WASHINGTON – De fabricagefout bij General Electric van onderdelen met ijzerdeeltjes beperkt zich niet tot de CFM LEAP. Ook in compressorbladen van de GEnx, die in gebruik is op de Boeing 787 en 747-8, zijn sporen van ijzer aangetroffen. Dat kan gevolgen hebben voor de levensduur van de onderdelen, zo meldt de Amerikaanse luchtvaartdienst FAA.
De FAA kondigt vandaag op haar website aan met nieuwe voorschriften (Airworthiness Directive) te komen voor de vervanging van de betreffende onderdelen.

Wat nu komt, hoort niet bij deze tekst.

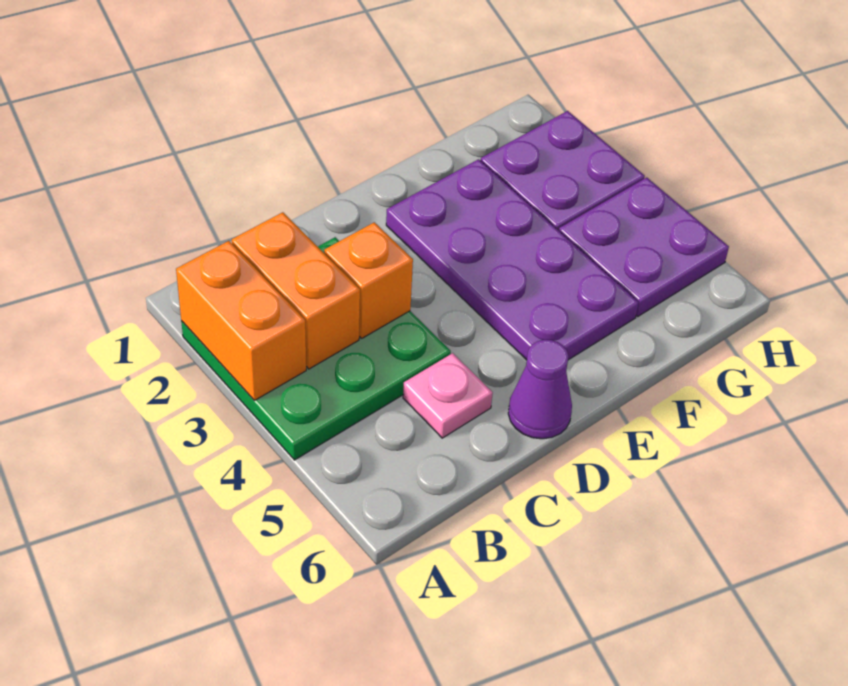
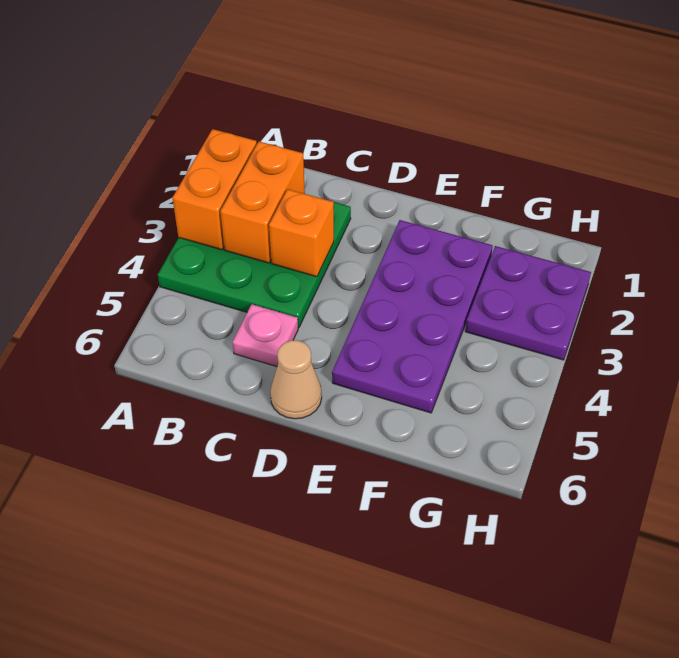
purple 1x1 cone [508,340,572,439] -> tan 1x1 cone [270,340,322,419]
purple 2x2 plate [559,177,729,317] -> none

Het ijzer is gevonden in metalen compressorbladen en afdichtingen diep in de motor, nadat eerder ook al ijzer was gevonden in de High-Pressure Turbine stage 2 disk. GE Aerospace heeft ontdekt dat het ijzer in het ruwe materiaal (metaal in poedervorm) terecht is gekomen tijdens een filterproces, waarbij de filters van ijzer slijtage vertoonden. Door het ijzer kunnen de onderdelen in de motoren door corrosie worden aangetast en in het ergste geval afbreken, met schade aan de motor en vliegtuig tot gevolg.
GE Aerospace heeft eind januari al service bulletins uitgevaardigd voor de GEnx-1B voor de Boeing 787 en de -2B voor de 747-8, maar de FAA wil nu dus toch met een aparte AD komen. Die dwingt gebruikers om de compressor rotor spools en afdichtingen te vervangen. De FAA denkt dat het probleem zich beperkt tot slechts 13 motoren bij Amerikaanse gebruikers. Niet bekend is hoeveel motoren in andere landen het ook hebben. Op de 787's van KLM zitten ook GEnx-1B motoren.
Eind maart riep de FAA op tot inspecties van de CFM LEAP-1A voor de Airbus A320neo familie, nadat ook hier ijzerdeeltjes waren gevonden in delen van de hogedruk turbine, compressorbladen en afdichtingen. Ook dat zou in het ergste geval kunnen leiden tot het afbreken van onderdelen en een zogeheten ‘uncontained failure’.